Seema Wadhwa, diretora executiva de gestão ambiental do consórcio de cuidados gerenciados Kaiser Permanente, disse que as vítimas de grandes tempestades normalmente necessitam de cuidados de saúde para resolver problemas agudos, como lesões imediatas causadas por condições climáticas extremas; questões cumulativas, como bolores causados por inundações que podem levar a problemas respiratórios; e desafios de longo prazo com a saúde emocional, que podem levar anos para serem identificados.

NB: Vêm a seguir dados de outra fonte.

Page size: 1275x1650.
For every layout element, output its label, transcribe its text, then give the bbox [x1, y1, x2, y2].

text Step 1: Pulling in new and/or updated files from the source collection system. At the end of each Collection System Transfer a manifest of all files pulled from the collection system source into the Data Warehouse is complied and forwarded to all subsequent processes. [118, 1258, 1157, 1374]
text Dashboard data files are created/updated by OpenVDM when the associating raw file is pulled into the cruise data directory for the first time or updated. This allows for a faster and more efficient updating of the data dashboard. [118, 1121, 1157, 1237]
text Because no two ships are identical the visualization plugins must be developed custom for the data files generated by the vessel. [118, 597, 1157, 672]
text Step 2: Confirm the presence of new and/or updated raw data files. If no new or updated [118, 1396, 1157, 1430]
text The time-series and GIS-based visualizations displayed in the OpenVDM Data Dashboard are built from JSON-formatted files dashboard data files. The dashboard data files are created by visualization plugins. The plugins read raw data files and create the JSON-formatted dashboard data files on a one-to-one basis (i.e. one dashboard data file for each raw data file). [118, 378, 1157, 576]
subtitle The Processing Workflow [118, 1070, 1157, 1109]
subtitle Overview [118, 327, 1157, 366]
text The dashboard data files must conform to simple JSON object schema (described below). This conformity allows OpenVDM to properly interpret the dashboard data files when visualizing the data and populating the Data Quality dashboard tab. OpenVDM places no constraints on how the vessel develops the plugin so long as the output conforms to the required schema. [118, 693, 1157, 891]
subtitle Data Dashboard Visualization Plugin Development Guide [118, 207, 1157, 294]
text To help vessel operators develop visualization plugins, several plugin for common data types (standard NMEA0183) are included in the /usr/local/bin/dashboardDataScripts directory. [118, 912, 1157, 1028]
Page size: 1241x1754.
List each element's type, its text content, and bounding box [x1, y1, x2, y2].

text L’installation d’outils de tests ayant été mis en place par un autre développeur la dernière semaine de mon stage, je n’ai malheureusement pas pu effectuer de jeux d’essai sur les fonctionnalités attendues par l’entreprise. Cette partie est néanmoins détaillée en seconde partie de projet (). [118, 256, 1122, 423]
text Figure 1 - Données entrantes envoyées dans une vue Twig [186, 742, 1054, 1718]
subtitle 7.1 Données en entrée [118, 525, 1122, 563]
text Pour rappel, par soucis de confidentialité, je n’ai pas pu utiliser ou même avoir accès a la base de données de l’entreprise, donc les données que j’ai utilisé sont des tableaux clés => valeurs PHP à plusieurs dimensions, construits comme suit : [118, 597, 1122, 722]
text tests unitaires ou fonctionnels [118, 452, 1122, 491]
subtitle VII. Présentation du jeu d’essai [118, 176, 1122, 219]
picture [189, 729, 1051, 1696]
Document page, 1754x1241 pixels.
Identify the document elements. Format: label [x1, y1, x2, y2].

“Estes são alguns dos impactos sobre os quais realmente não se fala – ou se pensa – no momento, porque podem ser de longo prazo ou indiretos”, disse Wadhwa. “Mas você sabe que a saúde mental e o isolamento social, essa perda de comunidade, é definitivamente algo que tem um impacto real na saúde.”
Em Houston, Chrishelle Palay está bastante familiarizada com essa ampla gama de impactos. Ela se lembra bem de como os membros da família se preocuparam freneticamente com sua tia após o ataque de Harvey em 2017.
“Quando o furacão Harvey chegou, a água começou a subir e a nossa cidade ficou paralisada porque não podíamos mover-nos”, recordou Palay, acrescentando que dependiam de um dos cuidadores da sua tia para obter atualizações sobre o seu estado – e as inundações na sua casa.
“Como ela tem DPOC, ela não conseguia se movimentar muito”, disse Palay. “E então passaram-se dias e dias até que pudéssemos pegar as estradas para tentar ver as pessoas. E ela estava dizendo: ‘Bem, estou começando a sentir algum cheiro. Não sei o que é. Então, quando chegamos lá, quando entramos, a casa automaticamente sentiu cheiro de mofo.”
Palay e sua família retiraram sua tia da casa danificada. Ela morreu três meses depois.
“Quando o furacão Harvey chegou, a água começou a subir e a nossa cidade ficou paralisada porque não conseguíamos nos mover.”
-Chrishelle Palay
Nos anos que se seguiram, Palay tornou-se diretor executivo de uma organização chamada Houston Organizing Movement for Equity Coalition, um conjunto de grupos locais dedicados a ajudar os necessitados na região na sua recuperação contínua do Harvey.
E quando o furacão Beryl atingiu o Texas, causando cortes generalizados de energia durante o auge do calor do verão no início de julho, Palay e sua família trabalharam para transferir sua mãe de 75 anos, Melba Elder, que tem vários problemas de saúde, para um lugar com ar condicionado.
Enquanto Milton e Helene se dirigiam para a costa, Palay disse que seus pensamentos frequentemente se voltavam para sua falecida tia. Ela estava ansiosa pelas pessoas que se preparavam para impactos desconhecidos.
E havia outra emoção: raiva. Raiva pelo facto de o aquecimento global ter levado a tempestades supercarregadas – e raiva por não estar a ser feito o suficiente para enfrentar as alterações climáticas.
“Não precisa ser assim”, disse ela sobre o aquecimento do planeta. “Temos um sistema falido e aqueles que podem realmente fazer as mudanças não o fizeram. E assim estamos lidando com um sistema falido do passado enquanto lidamos com um futuro que sabemos estar cheio de desastres.”